Таким образом, и другие переводчики Шатобриана не отказывали себе в удовольствии сопроводить переводимый текст собственными соображениями, порой весьма пространными. Но Шаликов и на их фоне оригинален, потому что его примечания, среди которых встречаются и «метатекстуальные» рассуждения, как у Филомафитского, и апелляции к собственному национальному опыту, как у Грацианского, гораздо более многочисленны и разнообразны.

Разумеется, было бы преувеличением сказать, что шаликовские примечания исполняют ту инновационную роль, которую, как показала Н. В. Брагинская [2007], часто играют комментарии в традиционных культурах. Однако они, как уже было сказано, безусловно более самобытны, чем обычные поясняющие примечания современных профессиональных переводчиков, и потому достойны подробного рассмотрения.

Ниже я сначала предложу классификацию примечаний Шаликова к Шатобриану, а затем покажу, что, переводя других авторов, а также сочиняя свою собственную прозу, Шаликов точно так же не скупился на примечания. В случаях, когда Грацианский обращал внимание на те же места, что и Шаликов, я буду параллельно приводить его реакции. Все цитаты из Шатобриана приводятся в переводе самого Шаликова.

Поскольку меня в данной статье интересует прежде всего специфика шаликовских примечаний, я не касаюсь в ней вопроса о качестве и своеобразии переводов, опубликованных Шаликовым. Вопрос этот очень интересен, но требует отдельного рассмотрения.

1. Примечания энциклопедические.

2. Примечания метаязыковые:

    а) отсылки к оригиналу;

    б) перевод иностранных слов и выражений;

    в) рефлексия по поводу отрывков других авторов, цитируемых в тексте Шатобриана: выбор перевода и ссылка на источники;

    г) рефлексия по поводу собственного перевода.



3. Примечания литературно-критические.

4. Примечания публицистические.

5. «Примечания русского».

6. Примечания переводчика, параллельные авторским.

К таким примечаниям относятся все те, где Шаликов, совершенно так же, как современный профессиональный комментатор старинного текста, поясняет экзотические иностранные и/или древние реалии. Я специально привожу их в довольно большом количестве, чтобы показать, что Шаликов занимался комментированием переводимого текста систематически, а не от случая к случаю.

Исходные данные =

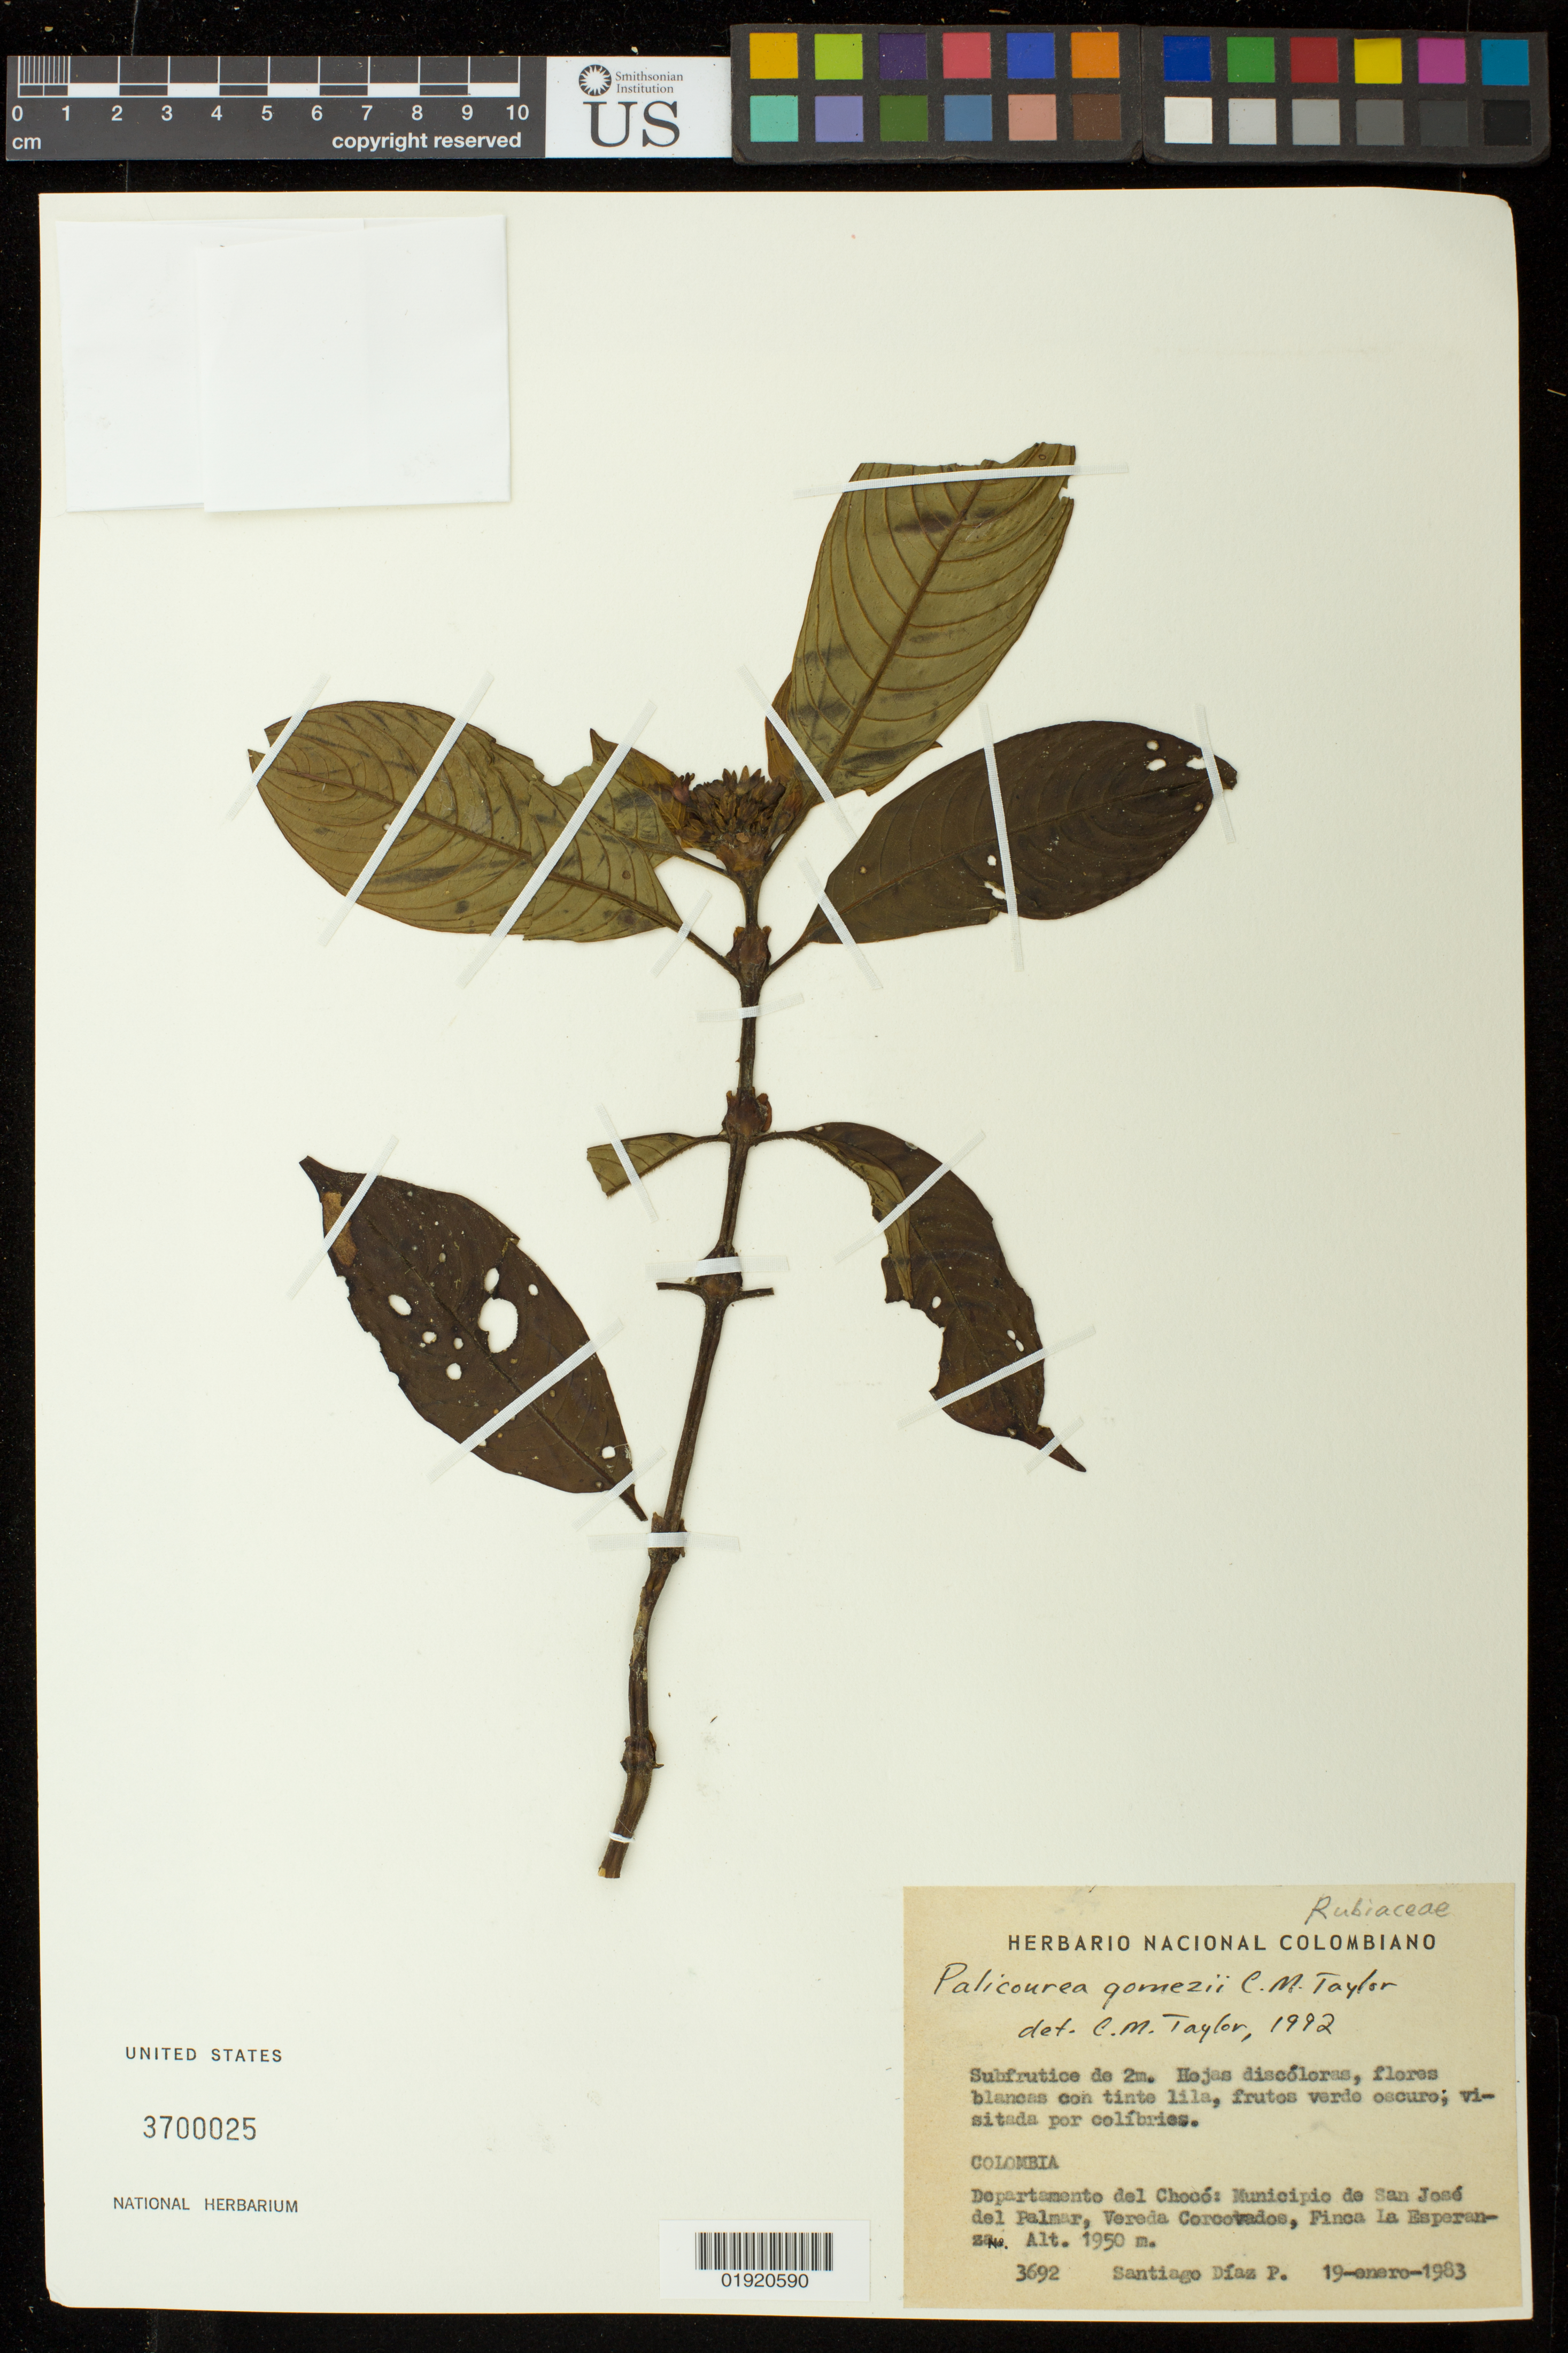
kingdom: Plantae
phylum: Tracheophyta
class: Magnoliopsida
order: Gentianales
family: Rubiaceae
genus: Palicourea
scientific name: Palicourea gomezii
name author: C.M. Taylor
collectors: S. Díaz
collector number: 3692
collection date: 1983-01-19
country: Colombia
* * *
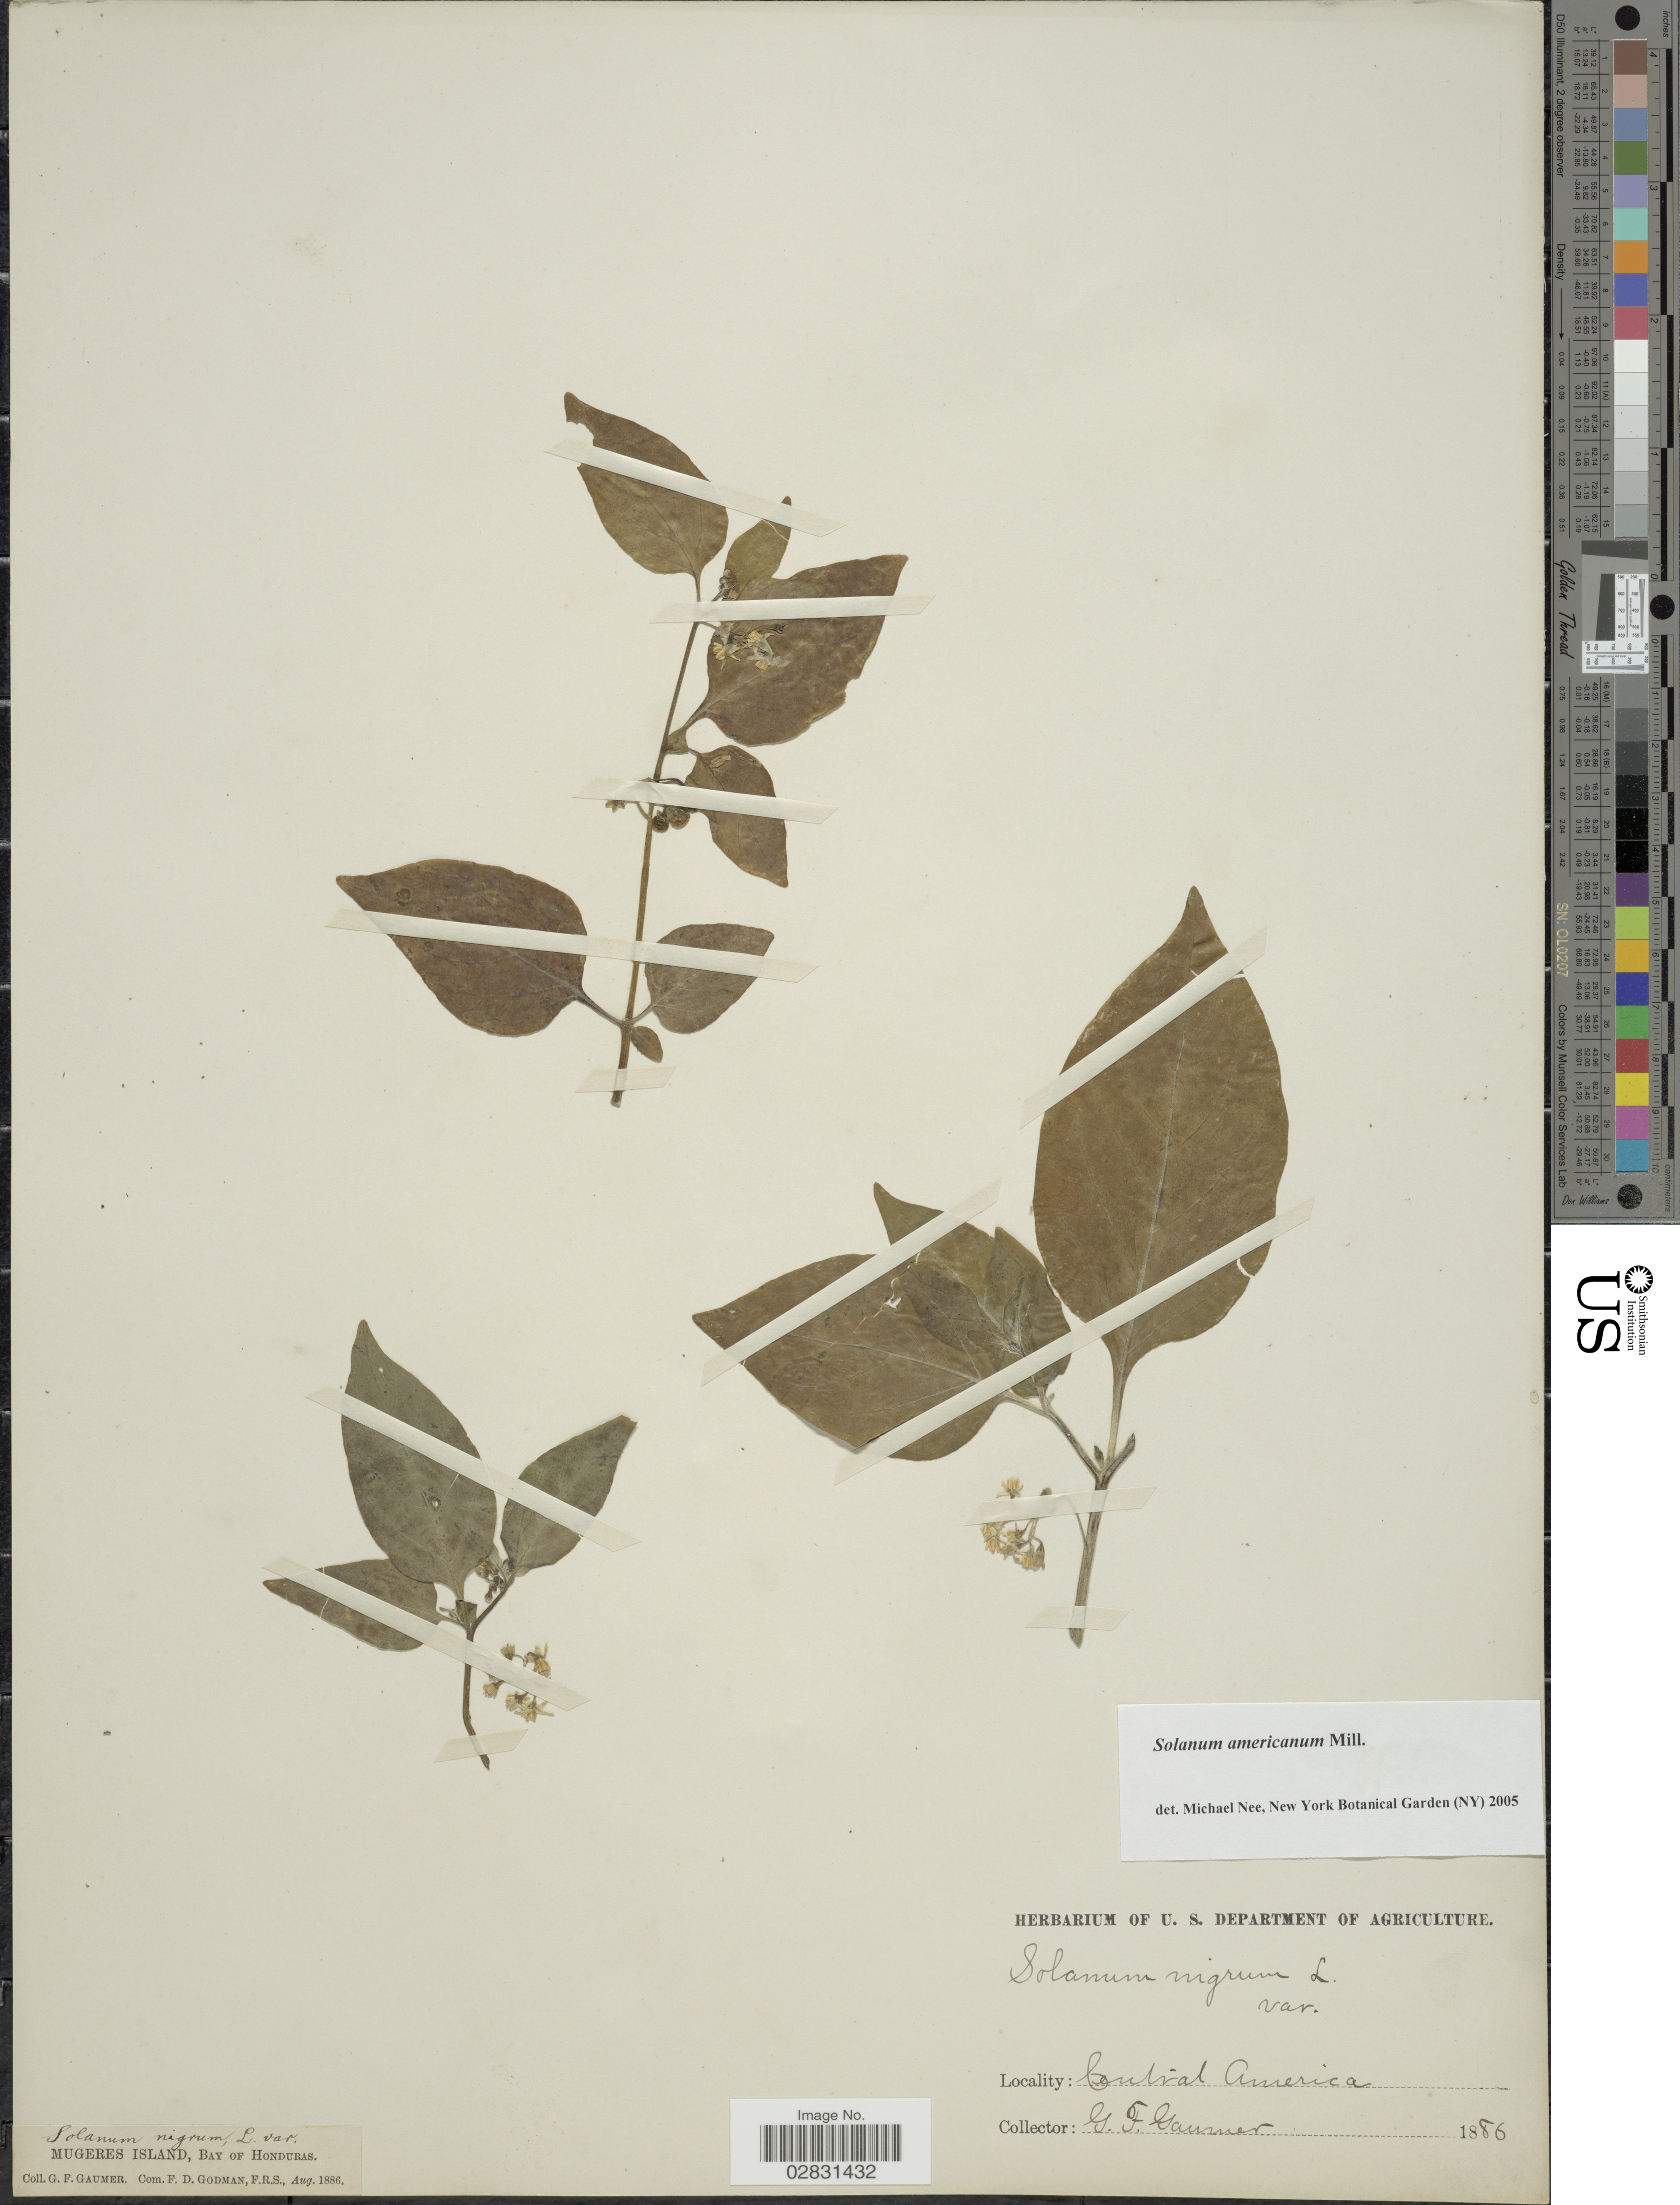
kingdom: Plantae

Письменное задание 1 = Согласуются ли с текстом о примечаниях Шаликова три утверждения: (а) примечаний у Шаликова меньше, чем у других переводчиков Шатобриана; (б) все цитаты из Шатобриана даны в переводе Шаликова; (в) автор статьи оценивает качество переводов Шаликова? На каждое ответьте «да» или «нет» и приведите решающие слова текста точной цитатой.
Письменное задание 2 = Перепишите без изменений отрывок из текста о примечаниях Шаликова от слов «а) отсылки к» до слов «4. Примечания публицистические.» включительно.

Полный ответ 1 =
(а) Нет: «гораздо более многочисленны и разнообразны».
(б) Да: «Все цитаты из Шатобриана приводятся в переводе самого Шаликова».
(в) Нет: «я не касаюсь в ней вопроса о качестве и своеобразии переводов, опубликованных Шаликовым».

Полный ответ 2 =
а) отсылки к оригиналу;

    б) перевод иностранных слов и выражений;

    в) рефлексия по поводу отрывков других авторов, цитируемых в тексте Шатобриана: выбор перевода и ссылка на источники;

    г) рефлексия по поводу собственного перевода.



3. Примечания литературно-критические.

4. Примечания публицистические.